- [ACTIVITY]: Go through the listing below and write out exactly the lines from the one that mentions "- MainWindow initializes successfully" through the one that mentions "rentenversicherungspflichtig beschäftigt waren, gilt", minus the pictures.
=-=-=-=-=
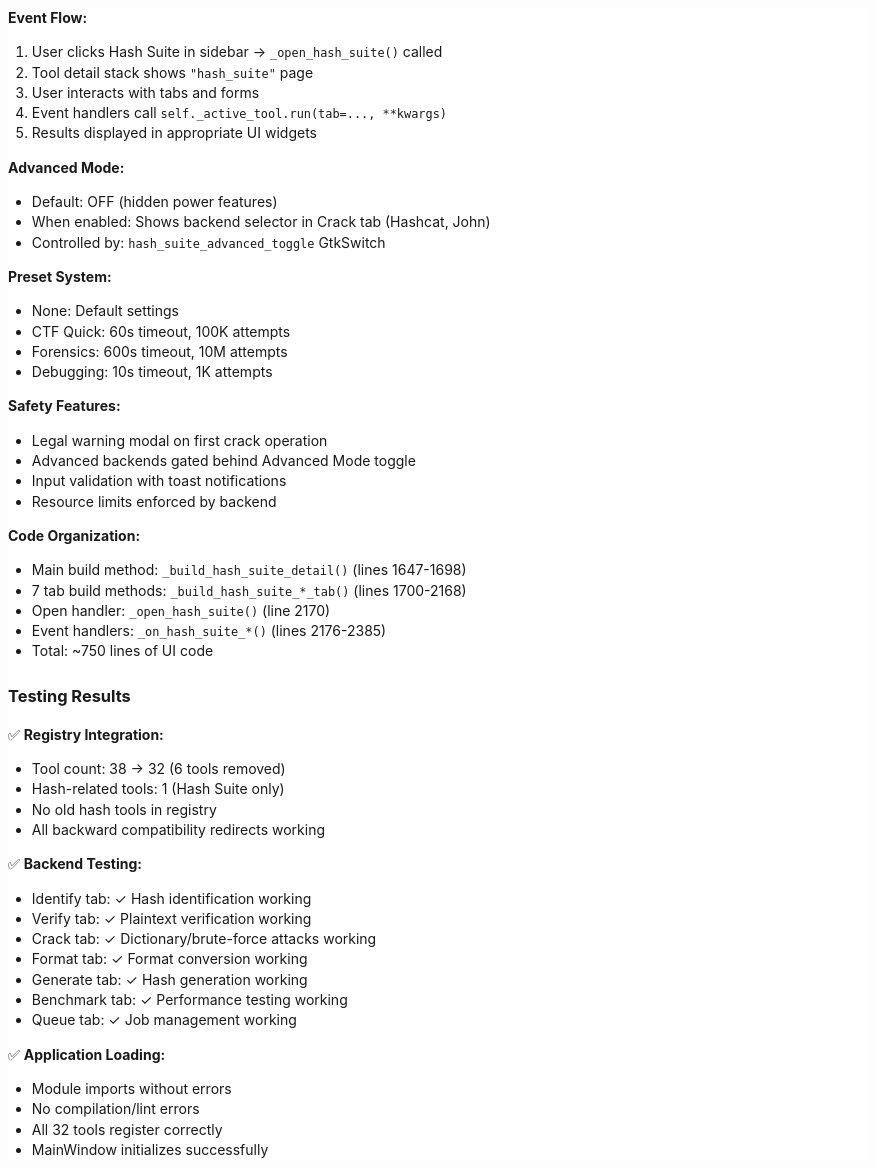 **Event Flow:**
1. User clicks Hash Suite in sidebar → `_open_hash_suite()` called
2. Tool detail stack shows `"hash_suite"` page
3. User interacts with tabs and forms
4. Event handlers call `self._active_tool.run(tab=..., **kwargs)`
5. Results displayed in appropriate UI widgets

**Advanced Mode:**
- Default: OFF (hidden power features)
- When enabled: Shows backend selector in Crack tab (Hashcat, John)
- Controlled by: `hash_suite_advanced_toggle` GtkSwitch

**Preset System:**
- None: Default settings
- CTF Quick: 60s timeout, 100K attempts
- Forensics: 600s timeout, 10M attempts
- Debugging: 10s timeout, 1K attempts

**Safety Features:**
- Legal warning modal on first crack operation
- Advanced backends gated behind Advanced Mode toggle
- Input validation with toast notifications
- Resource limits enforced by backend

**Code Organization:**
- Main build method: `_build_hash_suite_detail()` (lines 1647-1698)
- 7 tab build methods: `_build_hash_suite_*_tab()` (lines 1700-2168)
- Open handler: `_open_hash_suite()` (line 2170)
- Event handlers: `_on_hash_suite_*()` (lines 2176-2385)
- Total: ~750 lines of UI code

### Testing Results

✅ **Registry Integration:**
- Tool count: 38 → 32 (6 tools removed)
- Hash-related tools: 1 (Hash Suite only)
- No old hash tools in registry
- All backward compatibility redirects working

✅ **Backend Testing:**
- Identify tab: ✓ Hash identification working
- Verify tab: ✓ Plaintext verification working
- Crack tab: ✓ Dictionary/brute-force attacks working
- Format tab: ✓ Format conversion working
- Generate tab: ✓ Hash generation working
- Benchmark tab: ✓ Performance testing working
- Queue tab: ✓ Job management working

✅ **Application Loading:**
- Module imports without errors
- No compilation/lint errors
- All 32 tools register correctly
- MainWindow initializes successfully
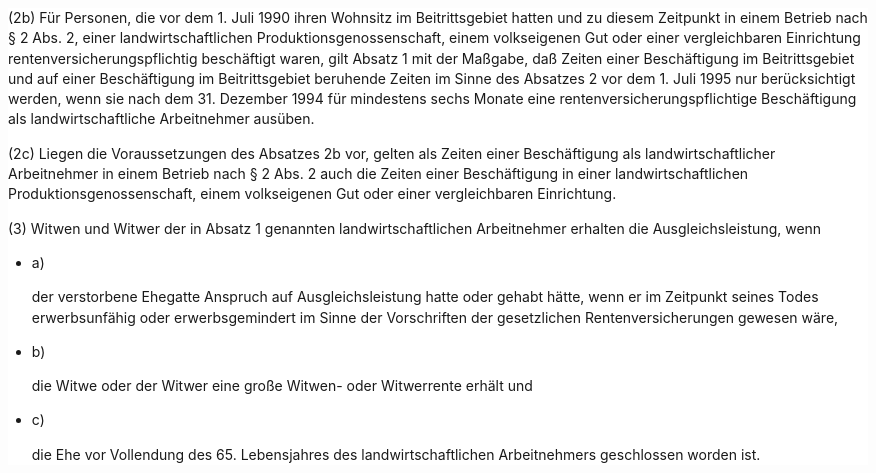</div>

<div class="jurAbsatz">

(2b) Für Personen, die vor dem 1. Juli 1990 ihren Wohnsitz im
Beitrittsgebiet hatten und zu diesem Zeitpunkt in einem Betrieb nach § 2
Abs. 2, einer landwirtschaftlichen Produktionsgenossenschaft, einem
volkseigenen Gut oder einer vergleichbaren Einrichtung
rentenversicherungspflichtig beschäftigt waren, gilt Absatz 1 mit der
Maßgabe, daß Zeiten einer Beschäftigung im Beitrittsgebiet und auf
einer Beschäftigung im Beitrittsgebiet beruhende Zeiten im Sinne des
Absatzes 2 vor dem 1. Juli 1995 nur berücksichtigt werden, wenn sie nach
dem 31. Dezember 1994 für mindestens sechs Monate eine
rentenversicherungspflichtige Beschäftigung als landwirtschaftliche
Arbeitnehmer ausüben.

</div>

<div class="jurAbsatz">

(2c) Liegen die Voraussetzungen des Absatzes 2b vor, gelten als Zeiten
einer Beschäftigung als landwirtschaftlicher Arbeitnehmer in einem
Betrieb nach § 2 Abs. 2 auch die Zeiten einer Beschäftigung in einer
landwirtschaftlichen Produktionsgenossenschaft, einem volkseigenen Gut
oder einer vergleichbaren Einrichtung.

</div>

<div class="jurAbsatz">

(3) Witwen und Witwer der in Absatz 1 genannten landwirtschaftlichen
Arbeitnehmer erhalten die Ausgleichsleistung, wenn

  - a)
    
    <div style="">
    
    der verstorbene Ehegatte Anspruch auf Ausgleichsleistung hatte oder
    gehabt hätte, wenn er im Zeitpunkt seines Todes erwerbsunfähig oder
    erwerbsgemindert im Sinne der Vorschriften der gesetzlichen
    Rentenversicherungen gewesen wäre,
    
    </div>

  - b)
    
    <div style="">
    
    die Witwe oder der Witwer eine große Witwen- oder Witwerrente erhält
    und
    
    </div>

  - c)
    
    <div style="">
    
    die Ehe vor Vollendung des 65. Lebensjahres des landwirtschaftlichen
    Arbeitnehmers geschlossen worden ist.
=-=-=-=-=
- [RESPONSE]:
- MainWindow initializes successfully
</div>

<div class="jurAbsatz">

(2b) Für Personen, die vor dem 1. Juli 1990 ihren Wohnsitz im
Beitrittsgebiet hatten und zu diesem Zeitpunkt in einem Betrieb nach § 2
Abs. 2, einer landwirtschaftlichen Produktionsgenossenschaft, einem
volkseigenen Gut oder einer vergleichbaren Einrichtung
rentenversicherungspflichtig beschäftigt waren, gilt Absatz 1 mit der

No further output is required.